▶ SELECTED TEXT:
※
Yellow Submarine House

The real coup de grace, however, came later as I came across perhaps the wildest and most memorable housing collective Friedrichshain has to offer.  The building sported political messaging ranging from support of the ZAD utopian squatter settlement in France to criticism of bull fighting to anti-fascist slogans.  Such messaging, however, was accompanied by amusing and mysterious symbolism, proving that leftists can indeed cultivate a sense of humor.  On the façade of the building, residents had painted a variety of motifs, ranging from a Mexican skull reminiscent of Day of the Dead, to Nepalese-style Buddhist idols to gaily-colored dinosaurs.  In an echo of the 1960s counter-culture, a yellow submarine peaked out from underneath a crazed and demonic-looking doctor.

Yellow submarine peaks out from under the balcony

Eager to hear more about this quirky, odd-looking place, I spoke to some house residents about their experiences.  Bibi Glindemann is living proof that street art and radical housing can indeed work in tandem: for twenty seven years, she has lived with the same people who have come to form part of her family.  Her son, who is half African, hangs a Ghanaian flag from the balcony.  Glindemann does not define herself as anarchist per se, but rather as a “humanist.”  Though she certainly voiced praise of her own building, Glindemann didn’t “sugar coat” the overall experience, noting that navigating the social aspects of communal living every day can be challenging, just like any relationship.

During our discussion, I also detected a note of wariness toward other housing collectives in the neighborhood.  To be sure, she remarked, everyone knows each other in the area but “it is said that Liebig Collective is dangerous, and we have very different ideas as far as housing is concerned.”  In spite of Friedrichshain’s “cool factor,” Glindemann admitted there was no love lost between her cooperative and a neighboring building which was more affluent.  “We don’t like each other very much,” she explained.

Catalonian in Berlin

Glindemann’s neighbor, Marta Cuello, has been living in the housing collective for five years.  A Catalonian who migrated to Berlin in search of alternative-style politics, Cuello was glad to be free of some of the more “macho and sexist” aspects of Spanish society, noting that Germany, while far from perfect, is a lot better when it comes to gender relations.  On the other hand, just because Berlin is progressive on such questions doesn’t mean the city or even the alternative leftist scene is somehow “anti-family.”

In a rebuff to some of the usual stereotypes, Cuello told me there was a very “familial” atmosphere in her house and some parents were even raising infants and children there.  When I explained that in New York, many families had historically been fearful of graffiti, Cuello remarked that in Berlin it was a little different.  “I don’t know about the future,” she said, “and whether families will continue to want to live in these neighborhoods, but there is a lot of social mixing here and some folks think it’s ‘cool’ to live in a neighborhood with anarchists painting murals.”

Cuello remarked that residents in her home had made an effort to join forces with other neighboring collectives though such outreach had not always born fruit.  “Each building has its own quirks,” she remarked, “with some promoting a community model while others are more politically oriented.”  For Cuello, an eminently social person, the collective had worked out well, though the Catalonian conceded her house probably isn’t suitable for everyone.
※
▶ DATA EXTRACT:

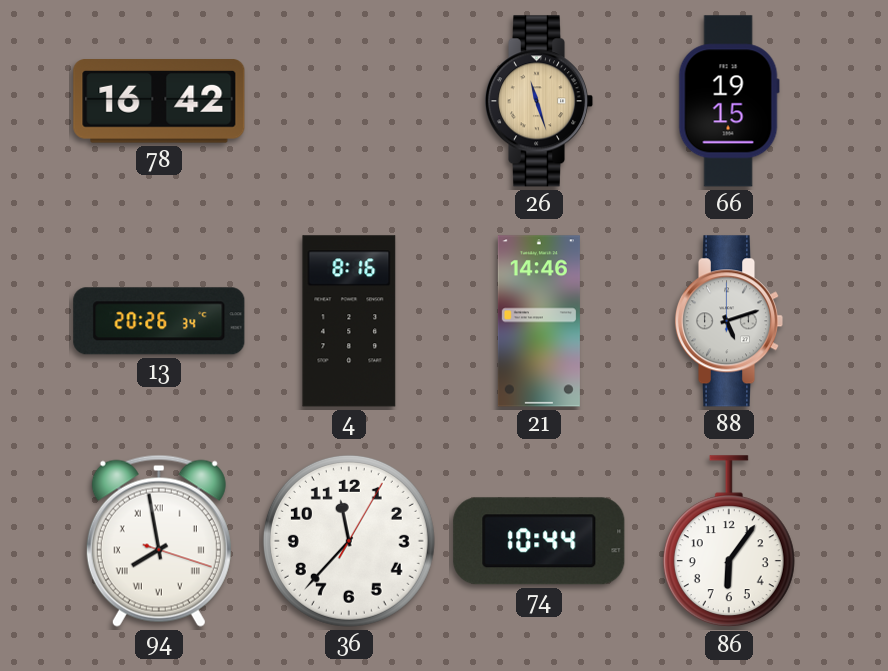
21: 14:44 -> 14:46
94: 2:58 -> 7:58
※
Carry on the account of the Friedrichshain housing collective from the point where it stops.

▶ RESULT OF THIS EXERCISE:
“A lot of times people are intrigued by life here,” she told me, “but the reality is that you have to share with more than 30 people every single day.”  Not everyone, she added, enjoys sharing the house refrigerator and kitchen facilities.  In accordance with house policy, new recruits are encouraged to live on premises for one week as a trial balloon.  “People quickly get a sense of whether this is for them or not,” the Catalonian explained.

Judging from my conversation with Cuello, life in Friedrichshain is quite cosmopolitan and diverse.  Though most residents living in her house are German, Cuello added that some are foreigners who work in a variety of occupations ranging from teaching to carpentry to other forms of manual labor.  Even with all these cultural and social differences, the house seems to function relatively well, with each resident contributing to a separate “work shift” in order to keep the place clean and orderly.

Welcome to Revolutionary Store

Feeling encouraged by my discussions with Glindemann and Cuello, I walked onward to Kreuzberg, where a man approached me trying to sell drugs.  Though somewhat unsavory, I did not feel particularly threatened and nearby my mood improved somewhat as I came upon the gaily-decorated M99 store selling clothing, books and other items in the service of “revolutionary needs.”  Mulling about the shop, I spotted an incongruous sight: the anarchist owner of the premises, Hans-Georg Lindenau and his assistant were frying sausages in a saucepan in the middle of a crowded aisle of merchandise.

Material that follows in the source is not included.